TEXT SECTION —
'''

In September 1955, Eike wrote a short essay on the role of women in oceanography, exploring the reasons women were not welcome at sea.

=== Women's rights in oceanography ===
Until the 1960s, female scientists were severely discriminated against in the field and were barred from sailing on oceanographic vessels with their male counterparts. This prohibition stemmed from old taboos in myths and legends such as Homer's Odyssey. While this taboo prevailed in much of Western Europe, women had already led numerous major expeditions in the Arctic and Atlantic in Russia.

=== Voyage ===
In order to conduct her necessary research, Eike repeatedly requested to join sea voyages but was denied access to the sea every time. Worried that her research, fellowship and career could not succeed otherwise, she decided to take a chance on July 16, 1956, and snuck onto CARYN, the sea vessel employed for one of her supervising professors' research missions. In preparation for the voyage, Eike gathered "oranges, peaches, cookies, a change of socks and clothing, and a green cloth bag with jars to collect plankton". Once she boarded the vessel, Eike took up quarters in the bilge with the engine and extra stores.

However, after a few hours, rolling seas and nausea forced Eike to emerge from her hiding spot. She was discovered by the captain, Bob Munns, who did a 180-degree turn with CARYN upon her discovery. Perturbed by the traditional "no women at sea" principle, her supervisor George Clarke made Eike suffer the indignity of physical humiliation when "he held her over his knee and spanked her". For the rest of the voyage, Eike was confined to the captain's quarters.

On July 18, CARYN was pushed back to dock. As punishment for her decision, Eike was stripped of her Fellowship title and was quietly dismissed from the WHOI.

== Response and legacy ==
Following Eike's dismissal, many prominent figures in oceanography including Henry Stommel, Alfred Woodcock, Joanna and William Malkus, William von Arx, Dick Backus, and Valentine Worthington spoke out in defense of her.

Eike's dismissal sparked much debate and served as the catalyst for igniting conversation about the position of women at sea on WHOI vessels. Six years following her secret stowaway on CARYN, WHOI changed its regulations and women were officially permitted to join WHOI research vessels. Today, Eike is credited with having revolutionized the rights of female scientists at sea. Women now occupy top positions across the institution, having for instance piloted the submersible ALVIN, leading as Chief Scientists and even having served as the institutions first female president. Moreover, the WHOI established the WHOI Women's Committee, which actively seeks to continue the dialogue in regards to continued improvement initiatives that ensure women are treated as equals and with respect both at shore and at sea.

'''

PROVIDED DATA —

'''

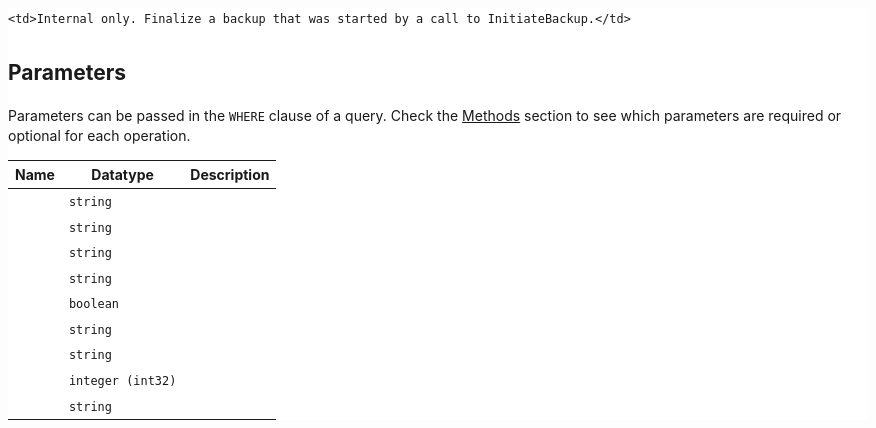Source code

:     <td>Internal only. Finalize a backup that was started by a call to InitiateBackup.</td>
</tr>
</tbody>
</table>

## Parameters

Parameters can be passed in the `WHERE` clause of a query. Check the [Methods](#methods) section to see which parameters are required or optional for each operation.

<table>
<thead>
    <tr>
    <th>Name</th>
    <th>Datatype</th>
    <th>Description</th>
    </tr>
</thead>
<tbody>
<tr id="parameter-backupVaultsId">
    <td><CopyableCode code="backupVaultsId" /></td>
    <td><code>string</code></td>
    <td></td>
</tr>
<tr id="parameter-dataSourcesId">
    <td><CopyableCode code="dataSourcesId" /></td>
    <td><code>string</code></td>
    <td></td>
</tr>
<tr id="parameter-locationsId">
    <td><CopyableCode code="locationsId" /></td>
    <td><code>string</code></td>
    <td></td>
</tr>
<tr id="parameter-projectsId">
    <td><CopyableCode code="projectsId" /></td>
    <td><code>string</code></td>
    <td></td>
</tr>
<tr id="parameter-allowMissing">
    <td><CopyableCode code="allowMissing" /></td>
    <td><code>boolean</code></td>
    <td></td>
</tr>
<tr id="parameter-filter">
    <td><CopyableCode code="filter" /></td>
    <td><code>string</code></td>
    <td></td>
</tr>
<tr id="parameter-orderBy">
    <td><CopyableCode code="orderBy" /></td>
    <td><code>string</code></td>
    <td></td>
</tr>
<tr id="parameter-pageSize">
    <td><CopyableCode code="pageSize" /></td>
    <td><code>integer (int32)</code></td>
    <td></td>
</tr>
<tr id="parameter-pageToken">
    <td><CopyableCode code="pageToken" /></td>
    <td><code>string</code></td>
    <td></td>
</tr>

'''

WHAT TO WORK ON —
In the text about Eike's stowaway voyage, who was the captain that discovered her? The listing has no connection to the text about Eike.

OUTPUT —
Bob Munns